An upper bound for an average exponentiated weighted sum of a vector from $\{-1,1\}^n$

Question

Suppose $\mathcal{S}=\{\mathbf{x}:\mathbf{x}\in\{-1,1\}^n\}$, that is, $\mathcal{S}$ contains all $2^n$ vectors of length $n$ containing -1 and 1.

I am interested in the following average:

$$A_{f(n)}(n)=\frac{1}{2^n}\sum_{\mathbf{x}\in\mathcal{S}}\exp\left[f(n)\sum_{i=1}^nx_i\right]$$

where $f(n)$ is a well-behaved real function (possibly of $n$ but not of $\mathbf{x}$) and $x_i$ denotes the $i$-th element of $\mathbf{x}$.

I am looking for a tight upper bound for $A_{f(n)}(n)$ in terms of $n$ and $f(n)$. The trivial upper bound $\exp[nf(n)]$ doesn't seem tight from my numerical exploration. Is a better bound available?

Answer 1

We have, $$\sum_{\mathbf{x}\in\mathcal{S}}\exp\left[f(n)\sum_{i=1}^nx_i\right] = \sum_{\mathbf{x}\in\mathcal{S}} \prod_{(x_i)_{i=1}^{n} = \mathbf{x}} e^{f(n)x_i}=\left(e^{f(n)}+e^{-f(n)}\right)^n$$

The identity is a consequence of: $\displaystyle \left(t^{1}+t^{-1}\right)^{n} = \sum\limits_{\substack{1 \le i \le n\\ \epsilon_i = \pm1}} t^{\epsilon_1}.t^{\epsilon_2}\cdots .t^{\epsilon_n}$ follows from the product rule.
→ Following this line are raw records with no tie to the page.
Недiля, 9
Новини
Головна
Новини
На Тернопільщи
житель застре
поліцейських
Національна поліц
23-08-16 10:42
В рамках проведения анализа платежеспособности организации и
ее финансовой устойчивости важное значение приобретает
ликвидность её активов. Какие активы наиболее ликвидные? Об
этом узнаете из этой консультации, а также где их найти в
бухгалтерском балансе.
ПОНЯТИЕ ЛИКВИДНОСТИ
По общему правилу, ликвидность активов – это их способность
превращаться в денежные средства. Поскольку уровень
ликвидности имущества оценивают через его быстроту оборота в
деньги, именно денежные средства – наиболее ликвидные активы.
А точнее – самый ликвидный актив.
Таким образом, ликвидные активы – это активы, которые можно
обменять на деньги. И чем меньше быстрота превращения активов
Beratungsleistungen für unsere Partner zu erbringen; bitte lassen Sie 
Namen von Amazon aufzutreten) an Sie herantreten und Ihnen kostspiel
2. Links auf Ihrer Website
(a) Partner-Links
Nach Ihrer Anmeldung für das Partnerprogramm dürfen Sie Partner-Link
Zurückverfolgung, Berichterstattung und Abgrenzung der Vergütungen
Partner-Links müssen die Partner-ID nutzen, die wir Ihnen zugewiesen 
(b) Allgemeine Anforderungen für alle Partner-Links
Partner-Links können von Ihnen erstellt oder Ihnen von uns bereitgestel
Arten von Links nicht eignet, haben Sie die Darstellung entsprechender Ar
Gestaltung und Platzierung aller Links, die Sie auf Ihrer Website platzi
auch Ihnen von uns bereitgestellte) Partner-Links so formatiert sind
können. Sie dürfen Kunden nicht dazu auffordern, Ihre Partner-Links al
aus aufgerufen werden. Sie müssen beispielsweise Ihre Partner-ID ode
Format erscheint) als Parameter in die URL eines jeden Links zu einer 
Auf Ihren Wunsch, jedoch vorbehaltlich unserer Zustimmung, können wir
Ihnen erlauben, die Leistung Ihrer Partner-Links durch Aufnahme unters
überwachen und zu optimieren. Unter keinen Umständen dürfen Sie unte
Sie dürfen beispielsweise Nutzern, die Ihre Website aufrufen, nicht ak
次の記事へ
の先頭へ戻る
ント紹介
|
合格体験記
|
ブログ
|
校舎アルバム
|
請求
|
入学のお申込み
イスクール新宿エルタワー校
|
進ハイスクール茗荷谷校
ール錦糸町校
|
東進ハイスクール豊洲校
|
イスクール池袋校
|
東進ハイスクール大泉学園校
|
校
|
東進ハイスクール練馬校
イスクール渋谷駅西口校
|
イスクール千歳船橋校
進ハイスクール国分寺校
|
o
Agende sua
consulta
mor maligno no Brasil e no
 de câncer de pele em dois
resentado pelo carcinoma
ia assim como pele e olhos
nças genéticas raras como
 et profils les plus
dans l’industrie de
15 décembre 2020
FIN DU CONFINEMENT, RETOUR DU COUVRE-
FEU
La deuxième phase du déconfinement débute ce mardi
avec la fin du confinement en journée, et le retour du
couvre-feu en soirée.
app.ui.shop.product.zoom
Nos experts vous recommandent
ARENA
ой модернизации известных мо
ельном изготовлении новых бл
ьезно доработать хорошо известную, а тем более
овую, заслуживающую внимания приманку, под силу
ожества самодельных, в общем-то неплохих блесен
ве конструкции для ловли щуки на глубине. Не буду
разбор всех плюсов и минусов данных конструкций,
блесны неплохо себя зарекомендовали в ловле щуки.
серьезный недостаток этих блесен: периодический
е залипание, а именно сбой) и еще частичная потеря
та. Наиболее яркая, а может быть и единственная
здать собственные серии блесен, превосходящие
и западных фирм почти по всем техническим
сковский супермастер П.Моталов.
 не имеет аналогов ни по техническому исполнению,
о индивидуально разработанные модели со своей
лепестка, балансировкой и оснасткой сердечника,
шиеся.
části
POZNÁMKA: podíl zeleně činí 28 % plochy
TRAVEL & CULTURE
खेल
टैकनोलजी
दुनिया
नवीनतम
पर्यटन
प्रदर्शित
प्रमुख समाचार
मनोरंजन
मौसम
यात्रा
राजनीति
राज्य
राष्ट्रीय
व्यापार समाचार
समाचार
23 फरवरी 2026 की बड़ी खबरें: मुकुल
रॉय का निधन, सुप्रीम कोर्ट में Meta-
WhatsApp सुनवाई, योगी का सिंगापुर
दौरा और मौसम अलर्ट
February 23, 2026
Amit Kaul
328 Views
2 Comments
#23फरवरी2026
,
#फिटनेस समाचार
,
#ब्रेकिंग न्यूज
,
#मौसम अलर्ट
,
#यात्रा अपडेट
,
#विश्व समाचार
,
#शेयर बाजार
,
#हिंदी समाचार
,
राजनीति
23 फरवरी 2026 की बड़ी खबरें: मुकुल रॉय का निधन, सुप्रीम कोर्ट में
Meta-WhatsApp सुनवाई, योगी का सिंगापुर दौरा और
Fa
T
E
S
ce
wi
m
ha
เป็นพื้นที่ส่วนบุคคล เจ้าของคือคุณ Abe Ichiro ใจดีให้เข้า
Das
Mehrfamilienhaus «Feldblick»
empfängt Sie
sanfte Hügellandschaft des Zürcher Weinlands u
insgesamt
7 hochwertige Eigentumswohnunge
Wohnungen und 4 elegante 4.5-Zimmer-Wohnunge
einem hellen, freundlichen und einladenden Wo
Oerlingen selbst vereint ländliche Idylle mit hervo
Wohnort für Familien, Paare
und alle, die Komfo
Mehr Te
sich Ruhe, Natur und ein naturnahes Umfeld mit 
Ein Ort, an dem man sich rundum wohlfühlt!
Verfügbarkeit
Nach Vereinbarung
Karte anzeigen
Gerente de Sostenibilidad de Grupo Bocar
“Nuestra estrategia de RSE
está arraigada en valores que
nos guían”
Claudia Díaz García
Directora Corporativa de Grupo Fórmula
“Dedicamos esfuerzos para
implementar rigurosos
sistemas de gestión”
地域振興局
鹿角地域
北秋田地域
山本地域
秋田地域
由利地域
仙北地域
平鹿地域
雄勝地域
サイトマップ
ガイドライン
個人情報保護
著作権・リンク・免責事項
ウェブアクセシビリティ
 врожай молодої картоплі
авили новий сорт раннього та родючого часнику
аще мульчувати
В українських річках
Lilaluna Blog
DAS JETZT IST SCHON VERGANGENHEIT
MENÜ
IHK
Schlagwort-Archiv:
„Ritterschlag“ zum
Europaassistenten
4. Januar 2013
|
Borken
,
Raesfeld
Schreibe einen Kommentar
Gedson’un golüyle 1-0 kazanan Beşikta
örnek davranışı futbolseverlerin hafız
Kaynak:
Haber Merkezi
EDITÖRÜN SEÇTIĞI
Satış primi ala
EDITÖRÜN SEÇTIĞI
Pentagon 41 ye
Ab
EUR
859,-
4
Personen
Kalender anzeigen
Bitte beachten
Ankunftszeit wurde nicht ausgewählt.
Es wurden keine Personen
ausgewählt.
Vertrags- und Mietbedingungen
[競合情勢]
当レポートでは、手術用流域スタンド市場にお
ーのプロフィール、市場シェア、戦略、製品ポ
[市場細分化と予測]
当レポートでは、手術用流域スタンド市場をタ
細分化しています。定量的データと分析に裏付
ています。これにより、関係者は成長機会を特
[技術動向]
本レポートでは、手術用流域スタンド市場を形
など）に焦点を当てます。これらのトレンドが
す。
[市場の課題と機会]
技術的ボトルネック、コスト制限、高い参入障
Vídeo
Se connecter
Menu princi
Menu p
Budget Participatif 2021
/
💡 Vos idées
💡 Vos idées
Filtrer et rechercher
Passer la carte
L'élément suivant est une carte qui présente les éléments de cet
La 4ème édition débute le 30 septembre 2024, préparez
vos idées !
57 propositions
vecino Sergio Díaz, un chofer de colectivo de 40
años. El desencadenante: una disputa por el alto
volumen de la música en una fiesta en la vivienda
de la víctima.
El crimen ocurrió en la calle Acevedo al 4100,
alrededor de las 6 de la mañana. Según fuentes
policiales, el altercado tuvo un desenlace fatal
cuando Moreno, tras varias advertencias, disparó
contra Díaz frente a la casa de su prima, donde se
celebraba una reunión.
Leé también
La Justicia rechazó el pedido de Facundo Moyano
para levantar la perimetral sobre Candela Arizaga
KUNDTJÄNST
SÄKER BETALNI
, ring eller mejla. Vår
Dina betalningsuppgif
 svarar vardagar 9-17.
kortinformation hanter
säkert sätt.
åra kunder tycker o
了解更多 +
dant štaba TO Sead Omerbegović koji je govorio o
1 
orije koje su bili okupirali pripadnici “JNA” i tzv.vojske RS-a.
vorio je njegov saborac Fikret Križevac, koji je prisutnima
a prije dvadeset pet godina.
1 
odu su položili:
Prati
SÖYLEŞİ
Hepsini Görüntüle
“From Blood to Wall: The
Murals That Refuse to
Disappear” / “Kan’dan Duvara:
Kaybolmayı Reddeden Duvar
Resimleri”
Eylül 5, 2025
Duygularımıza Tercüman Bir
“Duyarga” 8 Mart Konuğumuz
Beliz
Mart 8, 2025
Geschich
Each $(t+t^{-1})$ of the $n$-product contributes a $t^{1}$ or a $t^{-1}$ to form a product of $n$ terms like $t^{\epsilon_1}.t^{\epsilon_2}\cdots .t^{\epsilon_n}$, and all such terms gives the final summation expression.

Alternatively we could also argue by induction on $n$. For $n = 1$ it's obvious, lets say its true for a $n = m$,

then, $$\begin{align} \displaystyle \left(t^{1}+t^{-1}\right)^{m+1} &= (t+t^{-1})\left(\sum\limits_{\substack{1 \le i \le m\\ \epsilon_i = \pm1}} t^{\epsilon_1}.t^{\epsilon_2}\cdots .t^{\epsilon_m}\right) \\&= \sum\limits_{\substack{1 \le i \le m\\ \epsilon_i = \pm1}} t^{\epsilon_1}.t^{\epsilon_2}\cdots .t^{\epsilon_m}.t + \sum\limits_{\substack{1 \le i \le m\\ \epsilon_i = \pm1}} t^{\epsilon_1}.t^{\epsilon_2}\cdots .t^{\epsilon_m}.t^{-1} \\ &= \sum\limits_{\substack{1 \le i \le m+1\\ \epsilon_i = \pm1}} t^{\epsilon_1}.t^{\epsilon_2}\cdots .t^{\epsilon_m}.t^{\epsilon_{m+1}}\end{align}$$

proving the identity for $n=m+1$, and hence establishing the induction hypothesis.

Now we can give it a suitable upper-bound depending on the function $f(n)$.

As you point out $\displaystyle A_{f(n)}(n) = \left(\frac{e^{f(n)}+e^{-f(n)}}{2}\right)^n = \cosh^n f(n)$ indeed.

Answer 2

We have that there are $n\choose r$ vectors in $S$ with exactly $r$ negative components, and that the sum of the components of any one of these vectors is $n-2r$, so your sum is $$A_{f(n)}(n)=\frac{1}{2^n}\sum_{\mathbf{x}\in\mathcal{S}}\exp\left[f(n)\sum_{i=1}^nx_i\right] = \frac{1}{2^n}\sum_{r=0}^n {n \choose r} \exp(f(n)(n-2r))$$ $$\le \frac{1}{2^n}\sum_{r=0}^n \frac{n^r}{r!} e^{f(n)(n-2r)} < \frac{e^{nf(n)}}{2^n}\sum_{r=0}^\infty \frac{n^r}{r!} e^{-2f(n)r} $$

We can rewrite this last expression as $$A_{f(n)}(n) < \frac{e^{nf(n)}}{2^n}e^{ne^{-2f(n)}} = e^{nf(n)-n\ln2 + ne^{-2f(n)}}$$

In fact, if $\lim_{n\to\infty} ne^{-2f(n)} = 0$, then we can show that

$$\lim_{n\to\infty} \frac{A_{f(n)}(n)}{e^{nf(n)-n\ln2 + ne^{-2f(n)}}} = 1$$

using Sciona's expression for $A_{f(n)}(n)$.